Die Entscheidung der ZK 63: Die Ermittlung der ortsüblichen Vergleichsmiete mittels eines „Mietpreisrechners“ sei eine Rechtsdienstleistung im Sinne des § 2 Rechtsdienstleistungsgesetz – RDG, da sie eine rechtliche Prüfung des Einzelfalles erfordere. Der Schwerpunkt der Tätigkeit liege nicht auf der Erbringung von Inkassodienstleistungen, sondern die Klägerin werde primär rechtsberatend tätig.

Anders als bei einer privatärztlichen Abrechnungsstelle, die keine medizinische Prüfung vornehme, werde hier durch die qualifizierte Rüge nach § 556 g BGB die Tatbestandsvoraussetzung der noch nicht entstandenen Forderung erst geschaffen.

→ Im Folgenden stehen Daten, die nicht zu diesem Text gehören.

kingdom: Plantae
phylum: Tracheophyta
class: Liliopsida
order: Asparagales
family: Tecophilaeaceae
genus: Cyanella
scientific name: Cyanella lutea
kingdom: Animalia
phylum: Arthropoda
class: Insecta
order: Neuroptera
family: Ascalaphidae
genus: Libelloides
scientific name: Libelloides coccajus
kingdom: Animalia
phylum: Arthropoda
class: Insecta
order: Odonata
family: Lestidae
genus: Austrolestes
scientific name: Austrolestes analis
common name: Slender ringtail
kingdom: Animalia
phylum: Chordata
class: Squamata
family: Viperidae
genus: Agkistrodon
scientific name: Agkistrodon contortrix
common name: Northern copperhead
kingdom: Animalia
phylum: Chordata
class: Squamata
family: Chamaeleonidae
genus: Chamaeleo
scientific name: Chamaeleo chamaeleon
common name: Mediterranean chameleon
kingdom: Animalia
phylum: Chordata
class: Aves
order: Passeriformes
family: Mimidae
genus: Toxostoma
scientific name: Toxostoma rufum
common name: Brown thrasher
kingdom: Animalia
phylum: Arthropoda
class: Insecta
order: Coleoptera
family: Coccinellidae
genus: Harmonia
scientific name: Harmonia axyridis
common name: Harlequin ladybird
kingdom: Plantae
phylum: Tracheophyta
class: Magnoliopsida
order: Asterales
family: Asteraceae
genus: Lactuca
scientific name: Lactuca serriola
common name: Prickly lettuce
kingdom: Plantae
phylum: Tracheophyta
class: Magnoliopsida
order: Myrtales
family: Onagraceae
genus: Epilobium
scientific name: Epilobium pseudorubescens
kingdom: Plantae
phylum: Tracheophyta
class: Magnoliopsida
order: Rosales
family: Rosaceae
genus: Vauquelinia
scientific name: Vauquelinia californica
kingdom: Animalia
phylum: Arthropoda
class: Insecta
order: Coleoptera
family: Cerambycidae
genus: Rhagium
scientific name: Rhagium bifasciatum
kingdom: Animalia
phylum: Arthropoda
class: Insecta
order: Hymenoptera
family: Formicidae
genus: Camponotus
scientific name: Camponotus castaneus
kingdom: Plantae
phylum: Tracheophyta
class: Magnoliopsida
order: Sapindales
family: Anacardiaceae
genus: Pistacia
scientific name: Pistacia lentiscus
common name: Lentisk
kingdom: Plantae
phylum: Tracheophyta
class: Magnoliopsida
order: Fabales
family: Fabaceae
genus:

Anmerkung der Redaktion: Dass die Ermittlung der ortsüblichen Vergleichsmiete unter Anwendung des Mietspiegels mit einem „Mietpreisrechner“ ein Verstoß gegen das RDG sein könnte, ist offenbar auch nicht Auffassung der Senatsverwaltung für Stadtentwicklung und Wohnen, die selbst im Internet einen entsprechenden Abfrageservice anbietet.

Die Entscheidung der ZK 66: Anders dagegen die 66. Kammer unter Berufung auf die Rechtsprechung des Bundesverfassungsgerichts, das für Inkassodienste angenommen habe, sie seien nicht nur zur Entgegennahme von Erfüllungshandlungen befugt, sondern auch zur rechtlichen Prüfung und Bewertung von Forderungen. Ein Inkassounternehmen sei nicht auf eine reine Beitreibungstätigkeit beschränkt. Schließlich erfordere auch der Verbraucherschutz eine möglichst enge Auslegung des gesetzlichen Verbots des § 134 BGB, um einen „vertragslosen“ Raum zu vermeiden.

Anmerkung der Redaktion: Die von der Kammer zugelassene Revision wurde eingelegt und ist unter dem Aktenzeichen VIII ZR 275/18 beim Bundesgerichtshof anhängig.

Die Entscheidung der ZK 65: So auch die 65. Kammer unter Berufung auf ihre frühere Entscheidung vom 20. Juni 2018 - 65 S 70/18 -. Die Registrierungsvoraussetzungen des § 10 RDG mit Anforderungen an die persönliche Zuverlässigkeit, Eignung und Sachkunde des Erlaubnisinhabers bildeten die Grundlage für eine weite Auslegung des Begriffs der „außergerichtlichen Forderungseinziehung“. Ein anderer Maßstab gelte nur dann, wenn Rechtsdienstleistungen als Nebenleistung im Sinne des § 5 RDG erbracht werden im Bereich des „Schadensmanagements“, etwa durch Kraftfahrzeugwerkstätten. Schließlich sei auch der Schutzzweck des RDG nicht darauf gerichtet, Rechtsanwälte vor außergerichtlicher Inkassotätigkeit von Inkassodienstleistern zu schützen.